Sometimes it feels like we are in situations that have limited options or where our ideas aren’t picking up much traction. How can we see beyond our regular ideas? Here is one simple tool to help us look beyond the regular menu.
Even when I know what I want to order, I look at the restaurant menu because I want to make sure there isn’t a better option. Then one night someone took a group of us to a restaurant that was operated by one of their family friends. When the waiter brought our menus he waved them away. “Don’t look at the menu,” he told us, “the best stuff isn’t even on there.”
Sure enough, he was right. I’m still not sure what we ate, but it was one of the best meals I’ve ever had. Anyone who knows that you can order your meal Animal Style from In and Out or get a Grande coffee in a Venti cup at Starbucks is already aware that the best menu options are not always the ones listed in front of us.
Someone once told me that her way of looking "off the menu" in decision making was to come up with seven options. “I start with the option to do nothing and then think through six more.”

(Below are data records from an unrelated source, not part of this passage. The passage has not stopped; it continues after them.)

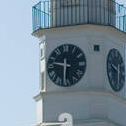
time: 9:31
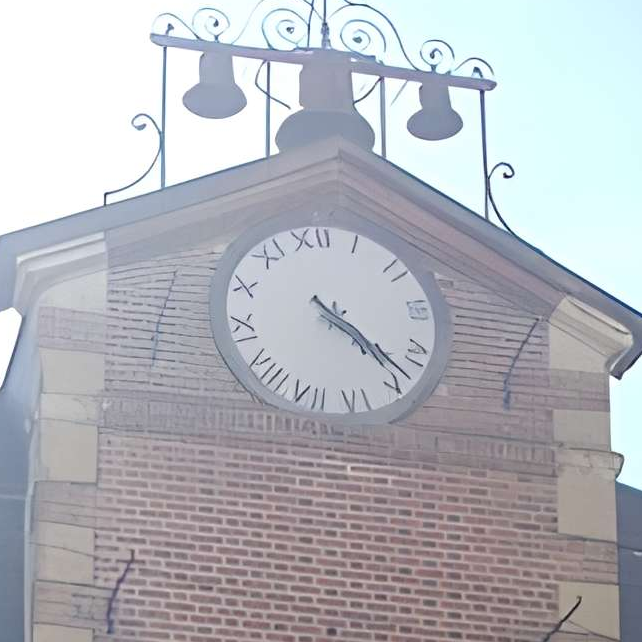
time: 4:23
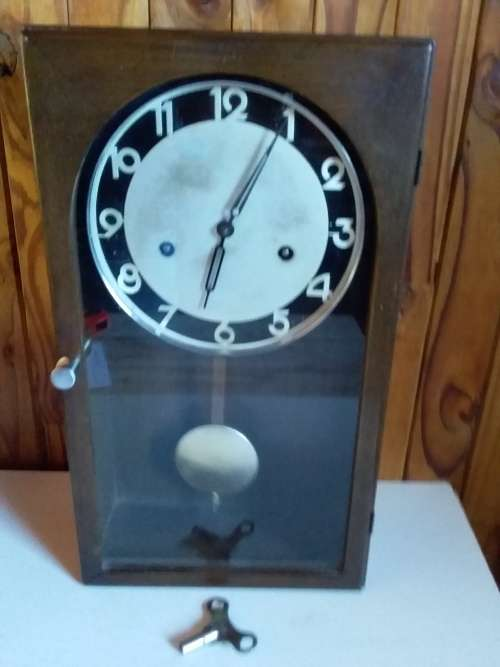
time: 6:04
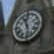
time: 11:28
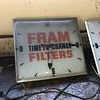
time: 6:14
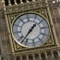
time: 1:37
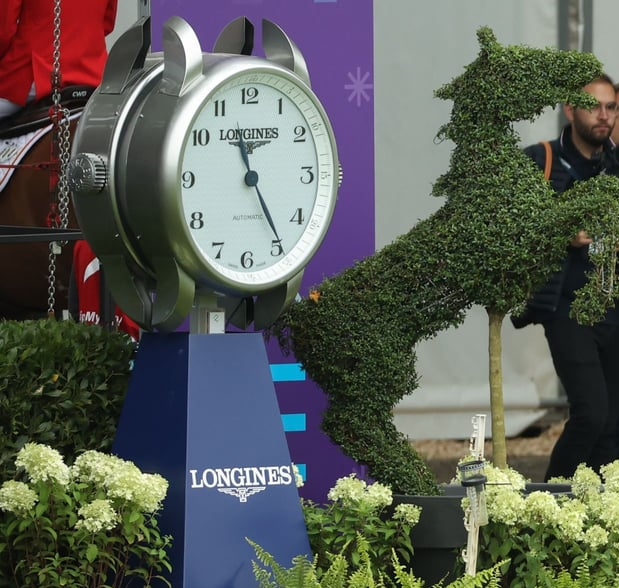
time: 11:24
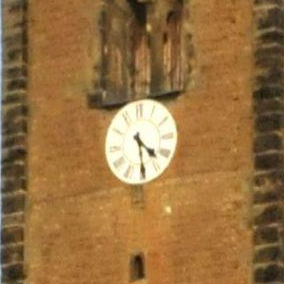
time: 4:29
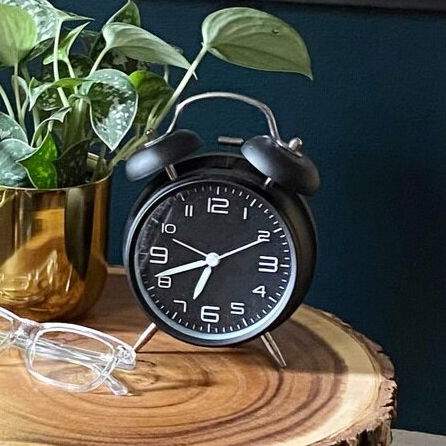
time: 6:41
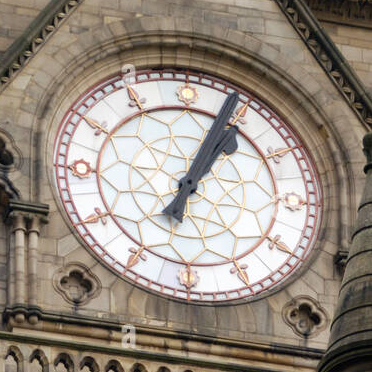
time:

Recently, we were looking at needed building renovations for the upcoming program year. Our board was not in agreement, and it felt like we were going in circles. On the staff end, we were frustrated, feeling like we were running out of ideas. I walked up to our whiteboard and said, “Ok, let’s chart out seven options.”
“Seven options?” was the overwhelming response.
“Well, one option is to do nothing. We can table the conversation about renovation indefinitely, but then we don’t have space for our programming. What are six other options?”
We came up with ideas we hadn’t thought of before, and everyone felt they had contributed to the final decision.
Seven options seem like a lot, especially when you are in a situation that already seems like ideas have been exhausted. The rules of making seven options, however, is simple:
1.) The seven options go on the board before discussion happens.
All options go on the board first. We all know that not every idea is a good or even a viable idea. Other than questions for clarity, every option goes on the board before a discussion.
2.) Go through and discuss each option.
What are the benefits and drawback of each option? What are the resources and time required for each option? Everyone should feel heard and know why their option may not be the best choice.
3.) The first option is to do nothing and to let things continue as they are.
It helps to start the conversation knowing the first choice. More than an empty choice, though, it is important to weigh the cost if nothing happens. Sometimes things have run their course, and the best option is to let something go.
4.) Anyone can call for the seven options at any time.
I was frustrated with one of our projects and could not see a viable solution. I told staff in our meeting, “We are cutting this program in the fall.”
Then someone spoke up, “Well, what are our seven options?”
Sure enough, we went with option six instead of my option one. The project was not working, but instead of getting cut we reworked the program. First, though, we had to look a little off the menu.